Кто исполняет роль цензора господина Сакисака в спектакле, о котором рассказывает предложенный текст?

## Предложенный текст
━━━━━━━━━━━━━━━━━━━━━━━━━━━━━━

В Ростовском театре «Линии» играют спектакль по пьесе японского драматурга
Это пьеса на двоих. Поединок цензора и драматурга. Исполнитель роли цензора, господина Сакисака, Владимир Воробьев крутит вручную платформу – подобие стола, за которым происходят раунды с молодым автором Цубаки (Александр Гайдаржи). Эта платформа с несколькими входами-выходами, словно мини-лабиринт, напоминает жернов старого мельничного устройства (а то и пыточного круга!), только иной конфигурации. И господин Сакисака в строгом черном кителе перемалывает с радостным садизмом творческую работу ее робкого создателя, одетого в беспорочные белые одежды. Дело в том, что цензор ненавидит театр, хотя никогда там не бывал, но полагает, что в годину бедствий комедии ни к чему и вообще лучше эти заведения закрыть. Когда он произносит свои самые суровые инвективы, то становится под мертвенный луч света, и выбеленное им лицо способно устрашить кого угодно. Не человек, а ходячий параграф.
Старый-старый сюжет. Сразу память подсказывает популярную некогда миниатюру, героя которой из банно-прачечного комбината «бросили на культуру». Вот и этого служаку бросили в театральный мир, подозрительный и легкомысленный. И он то требует перенести действие комедии из Англии в Японию, то вставить в текст ура-патриотическую фразу, то убрать поцелуи, то ввести в сюжет директора полиции, и чтобы тот носил имя Оогавара. А главное – чтобы ни в коем случае ничего смешного.

━━━━━━━━━━━━━━━━━━━━━━━━━━━━━━

## Фрагмент набора данных
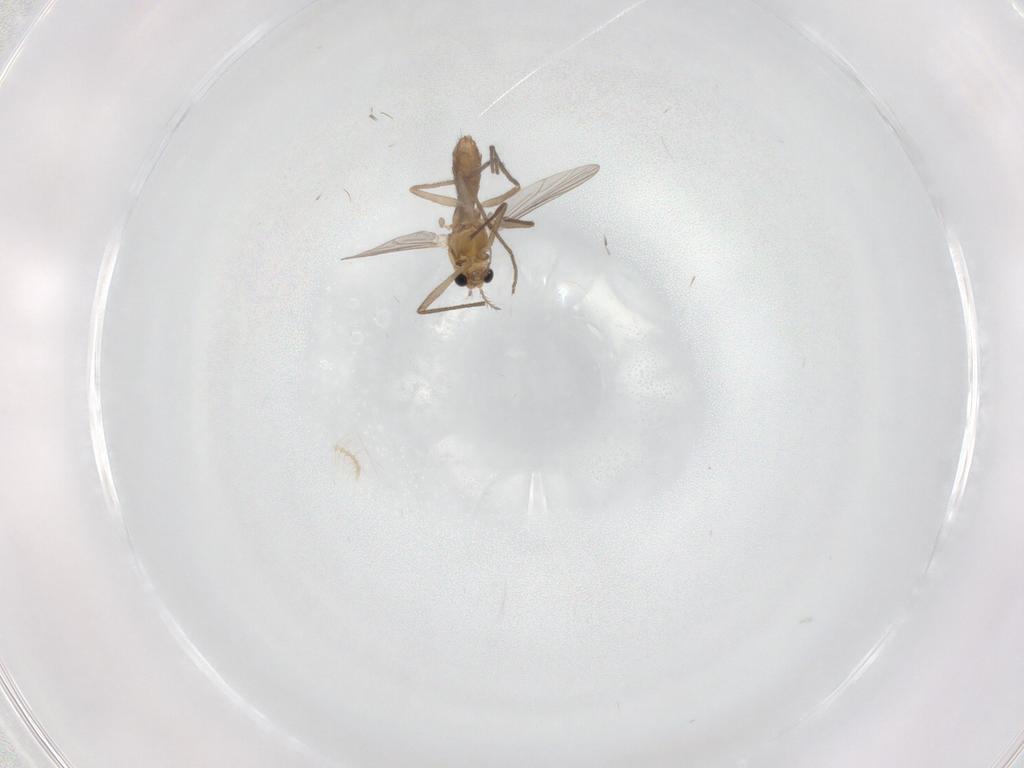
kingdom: Animalia
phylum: Arthropoda
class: Insecta
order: Diptera
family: Chironomidae
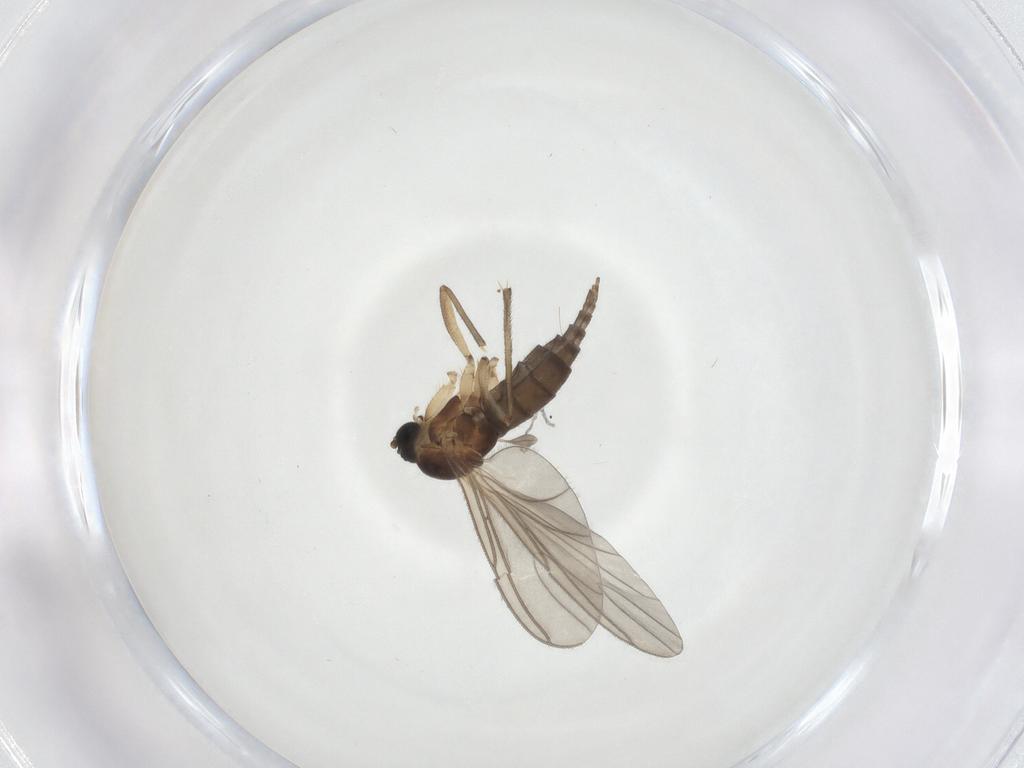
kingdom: Animalia
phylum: Arthropoda
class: Insecta
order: Diptera
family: Sciaridae
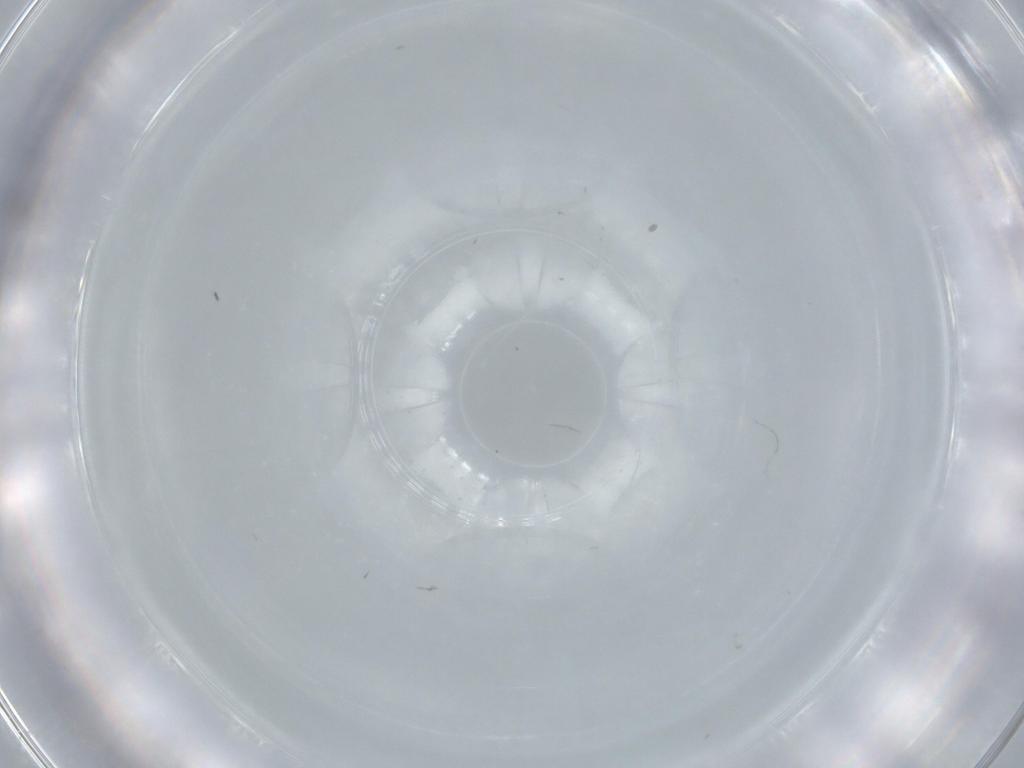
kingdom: Animalia
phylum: Arthropoda
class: Insecta
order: Diptera
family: Milichiidae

━━━━━━━━━━━━━━━━━━━━━━━━━━━━━━

## Результат выполнения
Владимир Воробьев.